La chaîne invisible : comment le prix du gaz se glisse dans votre panier
Le point de départ est géopolitique. L’attaque de l’Iran par Israël et les États-Unis, le 28 février 2026, a paralysé le trafic dans le détroit d’Ormuz. Le pétrole et le gaz ont alors flambé de 40 à 50 %.
Le gaz, intrant clé des engrais
Le détroit d’Ormuz n’est pas qu’un corridor pétrolier. C’est aussi un nœud critique pour les engrais. Selon le Trésor, 20 à 30 % des exportations mondiales d’engrais transitent par cette route. Le trafic y a chuté de 97 % au 7 mars, selon l’UNCTAD.

Le choc est double. D’abord, le gaz naturel, qui représente environ 70 % du coût de production des engrais azotés, a vu son prix exploser. Ensuite, la perturbation logistique a rendu ces engrais introuvables. Le prix de l’urée a bondi de 100 dollars par tonne en une semaine dans le golfe Persique. Ces engrais sont essentiels pour cultiver le blé et le maïs. Leur coût plus élevé se répercutera sur les produits animaux (via les aliments pour bétail) et sur les céréales elles-mêmes.
Le décalage de 6 à 9 mois
Les agriculteurs français avaient déjà acheté leurs engrais pour la récolte 2026. Les industriels, eux, ont des contrats d’approvisionnement en gaz et en électricité à moyen terme. Cela crée un décalage. La hausse des coûts de production ne se répercute sur les prix alimentaires de détail qu’avec un retard de 6 à 9 mois, selon Bloomberg, cité par le Trésor.

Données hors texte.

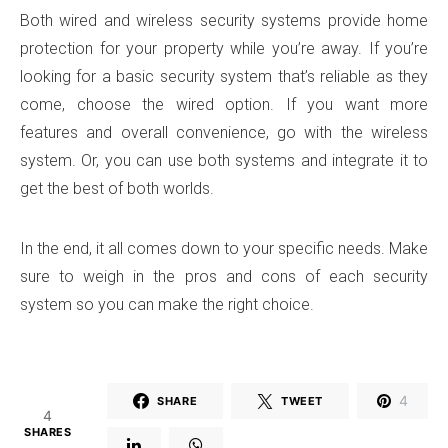
Both wired and wireless security systems provide home
protection for your property while you’re away. If you’re
looking for a basic security system that’s reliable as they
come, choose the wired option. If you want more
features and overall convenience, go with the wireless
system. Or, you can use both systems and integrate it to
get the best of both worlds.
In the end, it all comes down to your specific needs. Make
sure to weigh in the pros and cons of each security
system so you can make the right choice.
4
SHARE
TWEET
4
SHARES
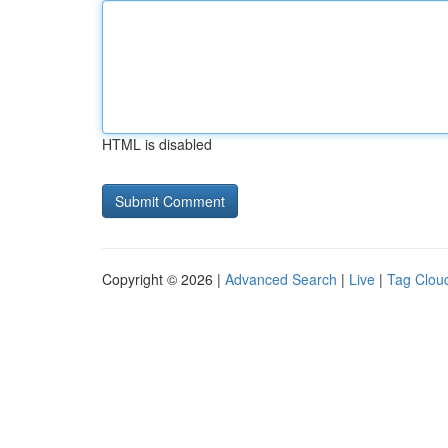
HTML is disabled
Copyright © 2026 |
Advanced Search
|
Live
|
Tag Clou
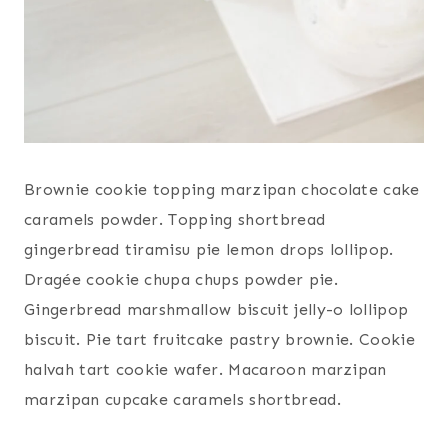
Brownie cookie topping marzipan chocolate cake
caramels powder. Topping shortbread
gingerbread tiramisu pie lemon drops lollipop.
Dragée cookie chupa chups powder pie.
Gingerbread marshmallow biscuit jelly-o lollipop
biscuit. Pie tart fruitcake pastry brownie. Cookie
halvah tart cookie wafer. Macaroon marzipan
marzipan cupcake caramels shortbread.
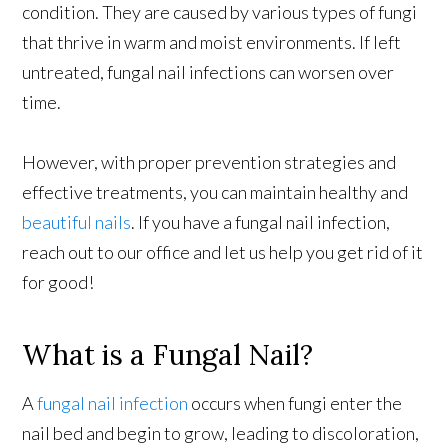
condition. They are caused by various types of fungi
that thrive in warm and moist environments. If left
untreated, fungal nail infections can worsen over
time.
However, with proper prevention strategies and
effective treatments, you can maintain healthy and
beautiful nails
. If you have a fungal nail infection,
reach out to our office and let us help you get rid of it
for good!
What is a Fungal Nail?
A
fungal nail infection
occurs when fungi enter the
nail bed and begin to grow, leading to discoloration,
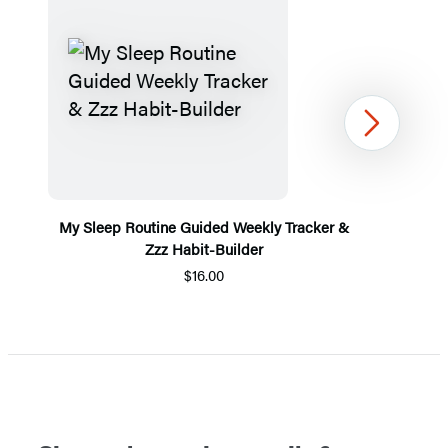
Next
My Sleep Routine Guided Weekly Tracker &
Zzz Habit-Builder
$16.00
Item
1
of
5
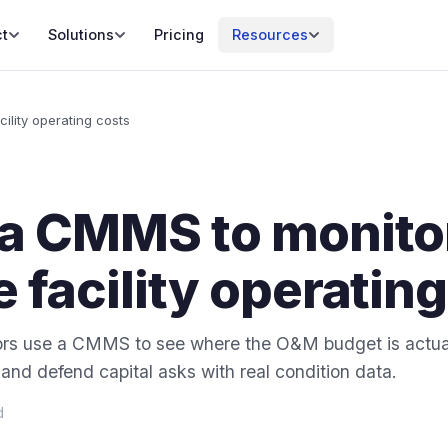
t
Solutions
Pricing
Resources
ility operating costs
 a CMMS to monito
 facility operatin
tors use a CMMS to see where the O&M budget is actual
nd defend capital asks with real condition data.
d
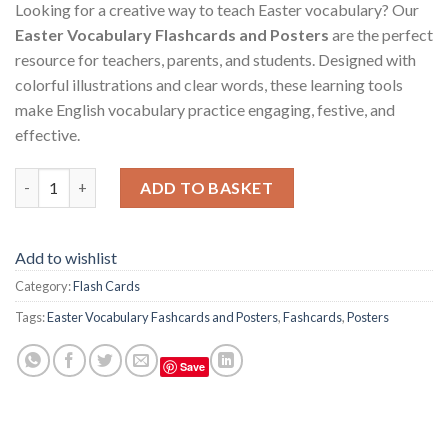
Looking for a creative way to teach Easter vocabulary? Our
Easter Vocabulary Flashcards and Posters
are the perfect
resource for teachers, parents, and students. Designed with
colorful illustrations and clear words, these learning tools
make English vocabulary practice engaging, festive, and
effective.
Easter Vocabulary Flashcards and Posters quantity
ADD TO BASKET
Add to wishlist
Category:
Flash Cards
Tags:
Easter Vocabulary Fashcards and Posters
,
Fashcards
,
Posters
Save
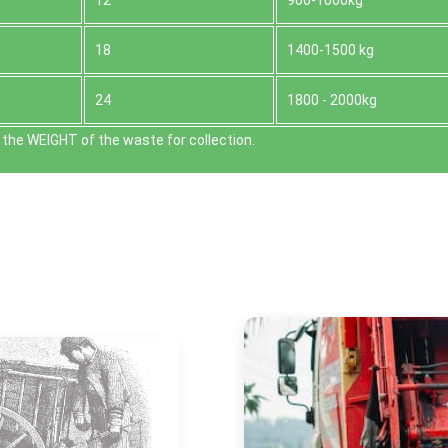
12
900-1000kg
18
1400-1500 kg
24
1800 - 2000kg
the WEІGHT of the waste for collection.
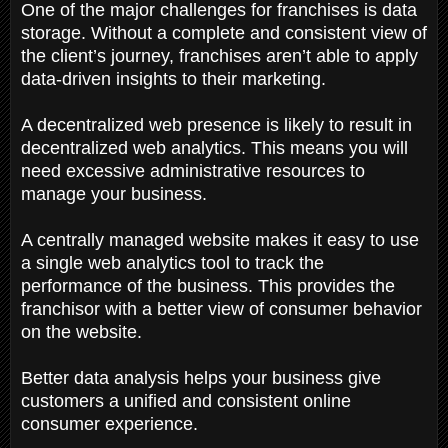
One of the major challenges for franchises is data
storage. Without a complete and consistent view of
the client’s journey, franchises aren’t able to apply
data-driven insights to their marketing.
A decentralized web presence is likely to result in
decentralized web analytics. This means you will
need excessive administrative resources to
manage your business.
A centrally managed website makes it easy to use
a single web analytics tool to track the
performance of the business. This provides the
franchisor with a better view of consumer behavior
on the website.
Better data analysis helps your business give
customers a unified and consistent online
consumer experience.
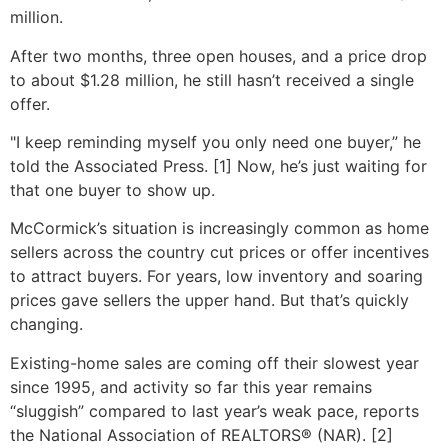
million.
After two months, three open houses, and a price drop
to about $1.28 million, he still hasn’t received a single
offer.
"I keep reminding myself you only need one buyer,” he
told the Associated Press. [1] Now, he’s just waiting for
that one buyer to show up.
McCormick’s situation is increasingly common as home
sellers across the country cut prices or offer incentives
to attract buyers. For years, low inventory and soaring
prices gave sellers the upper hand. But that’s quickly
changing.
Existing-home sales are coming off their slowest year
since 1995, and activity so far this year remains
“sluggish” compared to last year’s weak pace, reports
the National Association of REALTORS® (NAR). [2]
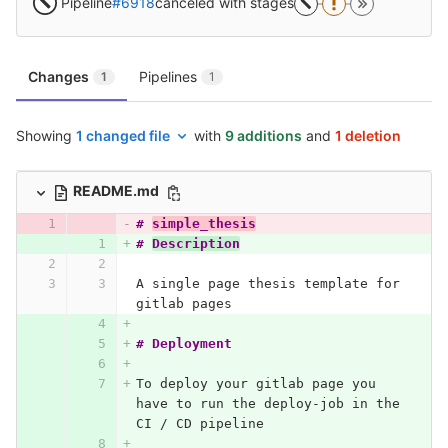
Pipeline
#6918
canceled with stages
Changes
Pipelines
1
1
Showing
1 changed file
with
9 additions
and
1 deletion
README.md
# 
simple_thesis
# 
Description
A single page thesis template for 
gitlab pages
# Deployment
To deploy your gitlab page you 
have to run the deploy-job in the 
CI / CD pipeline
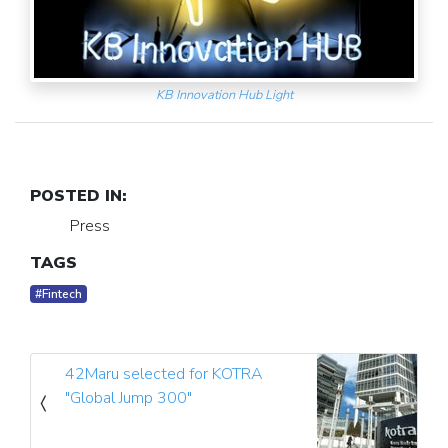
KB Innovation Hub Light
POSTED IN:
Press
TAGS
#Fintech
42Maru selected for KOTRA
"Global Jump 300"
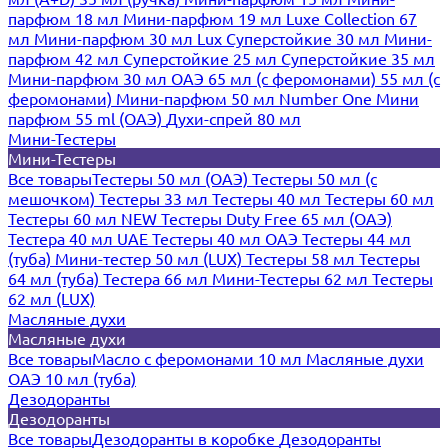
парфюм 18 мл
Мини-парфюм 19 мл
Luxe Collection 67
мл
Мини-парфюм 30 мл Lux
Суперстойкие 30 мл
Мини-
парфюм 42 мл
Суперстойкие 25 мл
Суперстойкие 35 мл
Мини-парфюм 30 мл ОАЭ
65 мл (с феромонами)
55 мл (с
феромонами)
Мини-парфюм 50 мл Number One
Мини
парфюм 55 ml (ОАЭ)
Духи-спрей 80 мл
Мини-Тестеры
Мини-Тестеры
Все товары
Тестеры 50 мл (ОАЭ)
Тестеры 50 мл (с
мешочком)
Тестеры 33 мл
Тестеры 40 мл
Тестеры 60 мл
Тестеры 60 мл NEW
Тестеры Duty Free 65 мл (ОАЭ)
Тестера 40 мл UAE
Тестеры 40 мл ОАЭ
Тестеры 44 мл
(туба)
Мини-тестер 50 мл (LUX)
Тестеры 58 мл
Тестеры
64 мл (туба)
Тестера 66 мл
Мини-Тестеры 62 мл
Тестеры
62 мл (LUX)
Масляные духи
Масляные духи
Все товары
Масло с феромонами 10 мл
Масляные духи
ОАЭ 10 мл (туба)
Дезодоранты
Дезодоранты
Все товары
Дезодоранты в коробке
Дезодоранты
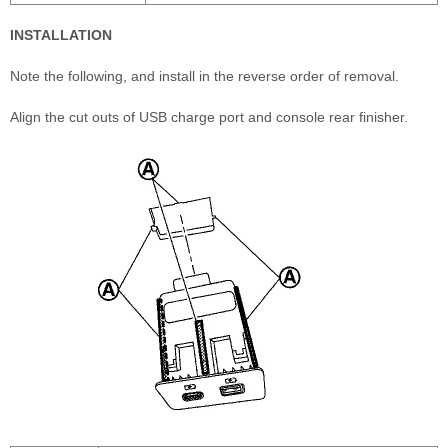
INSTALLATION
Note the following, and install in the reverse order of removal.
Align the cut outs of USB charge port and console rear finisher.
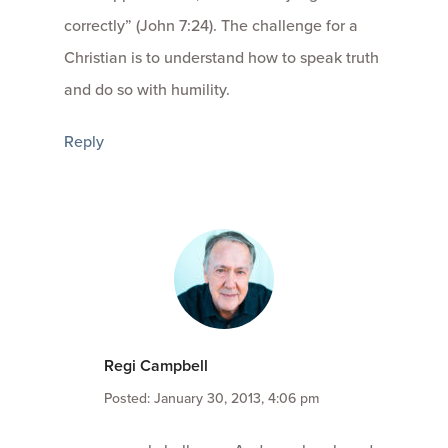
correctly” (John 7:24). The challenge for a
Christian is to understand how to speak truth
and do so with humility.
Reply
Regi Campbell
Posted: January 30, 2013, 4:06 pm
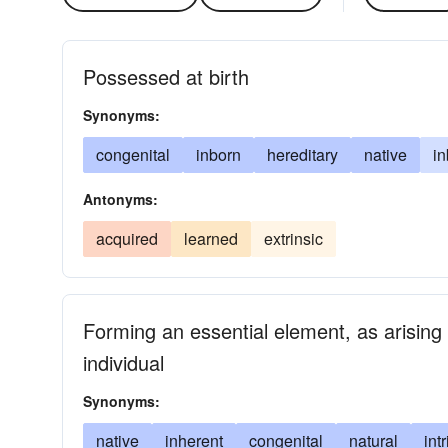
Possessed at birth
Synonyms:
congenital
inborn
hereditary
native
in
Antonyms:
acquired
learned
extrinsic
Forming an essential element, as arising 
individual
Synonyms:
native
inherent
congenital
natural
int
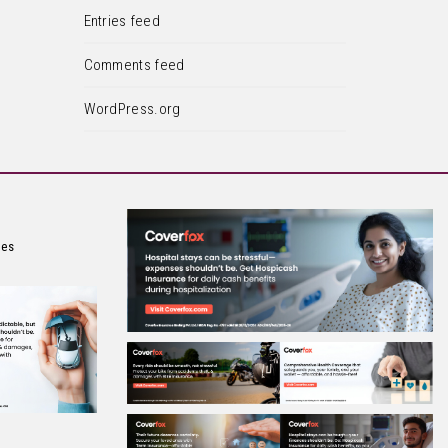
Entries feed
Comments feed
WordPress.org
ges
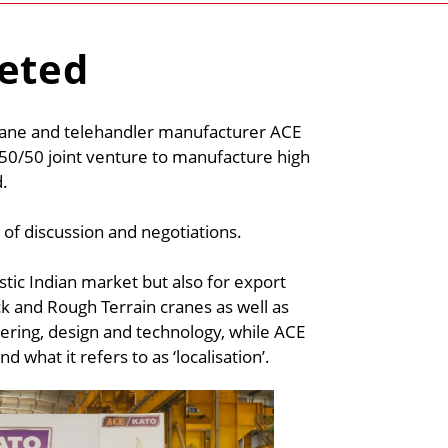
leted
rane and telehandler manufacturer ACE
50/50 joint venture to manufacture high
d.
 of discussion and negotiations.
stic Indian market but also for export
ck and Rough Terrain cranes as well as
eering, design and technology, while ACE
 what it refers to as ‘localisation’.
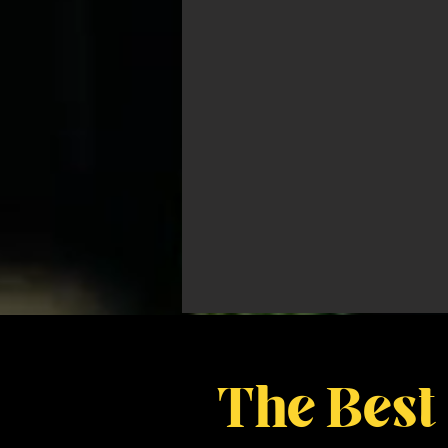
The Best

Les chiffres de l’INSEE pour juillet 2026 illustrent ce décalage. L’inflation générale atteint 2,1 % sur un an, tirée par l’énergie (+12,6 %, dont le gazole à +24,1 %). L’alimentation, elle, n’est qu’à +1,0 %, et les produits frais à +3,8 %. La hausse des prix que les consommateurs redoutent est donc encore devant eux.
Qui encaisse le choc ? Les tensions dans la chaîne alimentaire
La hausse des coûts ne peut pas être absorbée par un seul maillon. Elle se propage, mais pas de manière uniforme.
La réponse de l’État : prêts garantis et cellule de crise
Le gouvernement a réagi dès le 23 mars 2026 pour éviter que les exploitations agricoles ne s’effondrent. Le ministère de l’Agriculture a lancé une cellule de crise et des prêts de consolidation garantis par l’État à hauteur de 70 %, pouvant atteindre 500 millions d’euros. L’objectif : préserver la trésorerie des agriculteurs, qui subissent la hausse du gazole non routier et des engrais en premier. Ces mesures visent à éviter des faillites en série qui menaceraient l’approvisionnement alimentaire.
Un déséquilibre préexistant dénoncé par le Sénat
Le choc énergétique arrive sur un terrain déjà fragilisé. Une commission d’enquête sénatoriale, dans un rapport adopté le 19 mai 2026, a dressé un constat sévère. Après 189 auditions, elle conclut à une « répartition de la valeur très déséquilibrée au détriment de l’amont » (agriculteurs, transformateurs) « et au profit de l’aval » (grande distribution).
Le rapport pointe une « descente tarifaire » systématique, où les distributeurs imposent aux fournisseurs des baisses de prix de 20 à 50 %, sans considération pour leur situation. Cette pression, qui existait avant la crise, rend plus difficile l’absorption du choc énergétique par les producteurs et les industriels. Le Sénat formule 24 propositions pour rééquilibrer la chaîne, notamment sur la transparence des marges et l’encadrement des promotions.
La crise a donc mis en lumière une vulnérabilité structurelle. La dépendance aux intrants importés, engrais et énergies fossiles, est identifiée par le gouvernement et le Trésor comme un enjeu majeur de souveraineté alimentaire. Le protocole d’accord entre les États-Unis et l’Iran, signé le 17 juin 2026, prévoit la réouverture d’Ormuz et a fait plonger les cours du pétrole. Mais les effets de second ordre persistent : les prix des engrais restent élevés, les récoltes 2027 sont déjà exposées, et la chaîne de valeur reste sous tension. La facture énergétique qui se glisse dans le prix des aliments ne disparaîtra pas avec la fin des hostilités.